PROBLEM TO SOLVE: Transcribe each record below word for word.

TASK INPUTS:
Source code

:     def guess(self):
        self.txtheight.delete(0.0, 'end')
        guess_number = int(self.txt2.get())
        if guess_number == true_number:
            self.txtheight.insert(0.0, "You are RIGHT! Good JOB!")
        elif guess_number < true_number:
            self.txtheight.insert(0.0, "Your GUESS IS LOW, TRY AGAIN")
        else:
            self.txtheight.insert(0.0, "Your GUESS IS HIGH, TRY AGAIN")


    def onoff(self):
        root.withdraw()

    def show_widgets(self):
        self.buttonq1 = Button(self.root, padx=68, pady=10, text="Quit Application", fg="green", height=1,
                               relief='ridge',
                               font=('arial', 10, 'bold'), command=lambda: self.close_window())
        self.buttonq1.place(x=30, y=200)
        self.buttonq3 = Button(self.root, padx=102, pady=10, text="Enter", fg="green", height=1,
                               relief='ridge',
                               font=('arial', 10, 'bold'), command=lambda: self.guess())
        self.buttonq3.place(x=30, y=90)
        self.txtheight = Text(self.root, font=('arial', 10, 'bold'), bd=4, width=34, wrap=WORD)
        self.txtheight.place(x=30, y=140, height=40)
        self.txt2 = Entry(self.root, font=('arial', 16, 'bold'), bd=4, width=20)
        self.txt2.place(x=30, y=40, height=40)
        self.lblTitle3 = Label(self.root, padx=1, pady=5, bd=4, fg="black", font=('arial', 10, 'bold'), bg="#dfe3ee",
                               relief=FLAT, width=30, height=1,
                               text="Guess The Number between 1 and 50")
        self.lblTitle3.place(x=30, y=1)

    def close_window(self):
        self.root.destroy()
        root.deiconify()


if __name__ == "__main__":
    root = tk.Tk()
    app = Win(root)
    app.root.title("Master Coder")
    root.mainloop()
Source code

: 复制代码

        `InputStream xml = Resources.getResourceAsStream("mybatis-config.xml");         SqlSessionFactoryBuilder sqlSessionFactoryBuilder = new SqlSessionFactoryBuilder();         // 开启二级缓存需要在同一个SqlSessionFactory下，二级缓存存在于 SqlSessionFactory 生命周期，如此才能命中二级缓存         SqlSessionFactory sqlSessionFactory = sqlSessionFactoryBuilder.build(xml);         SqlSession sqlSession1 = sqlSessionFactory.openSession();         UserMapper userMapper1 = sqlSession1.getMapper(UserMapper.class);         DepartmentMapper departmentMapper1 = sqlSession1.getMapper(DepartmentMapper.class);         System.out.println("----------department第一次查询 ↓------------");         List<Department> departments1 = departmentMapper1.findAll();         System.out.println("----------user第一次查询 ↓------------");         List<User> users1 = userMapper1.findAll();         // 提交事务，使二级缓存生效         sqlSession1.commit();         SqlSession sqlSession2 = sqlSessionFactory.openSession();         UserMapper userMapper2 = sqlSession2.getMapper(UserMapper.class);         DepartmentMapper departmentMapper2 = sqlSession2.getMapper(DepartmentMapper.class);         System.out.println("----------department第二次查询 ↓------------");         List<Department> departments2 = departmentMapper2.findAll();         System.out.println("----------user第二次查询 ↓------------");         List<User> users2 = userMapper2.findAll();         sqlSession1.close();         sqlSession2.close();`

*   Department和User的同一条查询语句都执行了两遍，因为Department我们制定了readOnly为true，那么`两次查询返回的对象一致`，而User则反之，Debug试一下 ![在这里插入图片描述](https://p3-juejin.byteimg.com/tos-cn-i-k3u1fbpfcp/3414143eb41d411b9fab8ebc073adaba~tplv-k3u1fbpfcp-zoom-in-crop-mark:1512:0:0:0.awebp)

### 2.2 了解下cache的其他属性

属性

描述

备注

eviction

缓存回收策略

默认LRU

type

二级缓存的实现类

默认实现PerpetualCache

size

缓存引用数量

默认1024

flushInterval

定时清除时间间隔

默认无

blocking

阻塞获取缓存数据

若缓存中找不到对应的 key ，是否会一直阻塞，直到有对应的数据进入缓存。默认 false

EXERCISE ANSWER:
Source code

:     def guess(self):
        self.txtheight.delete(0.0, 'end')
        guess_number = int(self.txt2.get())
        if guess_number == true_number:
            self.txtheight.insert(0.0, "You are RIGHT! Good JOB!")
        elif guess_number < true_number:
            self.txtheight.insert(0.0, "Your GUESS IS LOW, TRY AGAIN")
        else:
            self.txtheight.insert(0.0, "Your GUESS IS HIGH, TRY AGAIN")


    def onoff(self):
        root.withdraw()

    def show_widgets(self):
        self.buttonq1 = Button(self.root, padx=68, pady=10, text="Quit Application", fg="green", height=1,
                               relief='ridge',
                               font=('arial', 10, 'bold'), command=lambda: self.close_window())
        self.buttonq1.place(x=30, y=200)
        self.buttonq3 = Button(self.root, padx=102, pady=10, text="Enter", fg="green", height=1,
                               relief='ridge',
                               font=('arial', 10, 'bold'), command=lambda: self.guess())
        self.buttonq3.place(x=30, y=90)
        self.txtheight = Text(self.root, font=('arial', 10, 'bold'), bd=4, width=34, wrap=WORD)
        self.txtheight.place(x=30, y=140, height=40)
        self.txt2 = Entry(self.root, font=('arial', 16, 'bold'), bd=4, width=20)
        self.txt2.place(x=30, y=40, height=40)
        self.lblTitle3 = Label(self.root, padx=1, pady=5, bd=4, fg="black", font=('arial', 10, 'bold'), bg="#dfe3ee",
                               relief=FLAT, width=30, height=1,
                               text="Guess The Number between 1 and 50")
        self.lblTitle3.place(x=30, y=1)

    def close_window(self):
        self.root.destroy()
        root.deiconify()


if __name__ == "__main__":
    root = tk.Tk()
    app = Win(root)
    app.root.title("Master Coder")
    root.mainloop()
Source code

: 复制代码

        `InputStream xml = Resources.getResourceAsStream("mybatis-config.xml");         SqlSessionFactoryBuilder sqlSessionFactoryBuilder = new SqlSessionFactoryBuilder();         // 开启二级缓存需要在同一个SqlSessionFactory下，二级缓存存在于 SqlSessionFactory 生命周期，如此才能命中二级缓存         SqlSessionFactory sqlSessionFactory = sqlSessionFactoryBuilder.build(xml);         SqlSession sqlSession1 = sqlSessionFactory.openSession();         UserMapper userMapper1 = sqlSession1.getMapper(UserMapper.class);         DepartmentMapper departmentMapper1 = sqlSession1.getMapper(DepartmentMapper.class);         System.out.println("----------department第一次查询 ↓------------");         List<Department> departments1 = departmentMapper1.findAll();         System.out.println("----------user第一次查询 ↓------------");         List<User> users1 = userMapper1.findAll();         // 提交事务，使二级缓存生效         sqlSession1.commit();         SqlSession sqlSession2 = sqlSessionFactory.openSession();         UserMapper userMapper2 = sqlSession2.getMapper(UserMapper.class);         DepartmentMapper departmentMapper2 = sqlSession2.getMapper(DepartmentMapper.class);         System.out.println("----------department第二次查询 ↓------------");         List<Department> departments2 = departmentMapper2.findAll();         System.out.println("----------user第二次查询 ↓------------");         List<User> users2 = userMapper2.findAll();         sqlSession1.close();         sqlSession2.close();`

*   Department和User的同一条查询语句都执行了两遍，因为Department我们制定了readOnly为true，那么`两次查询返回的对象一致`，而User则反之，Debug试一下 ![在这里插入图片描述](https://p3-juejin.byteimg.com/tos-cn-i-k3u1fbpfcp/3414143eb41d411b9fab8ebc073adaba~tplv-k3u1fbpfcp-zoom-in-crop-mark:1512:0:0:0.awebp)

### 2.2 了解下cache的其他属性

属性

描述

备注

eviction

缓存回收策略

默认LRU

type

二级缓存的实现类

默认实现PerpetualCache

size

缓存引用数量

默认1024

flushInterval

定时清除时间间隔

默认无

blocking

阻塞获取缓存数据

若缓存中找不到对应的 key ，是否会一直阻塞，直到有对应的数据进入缓存。默认 false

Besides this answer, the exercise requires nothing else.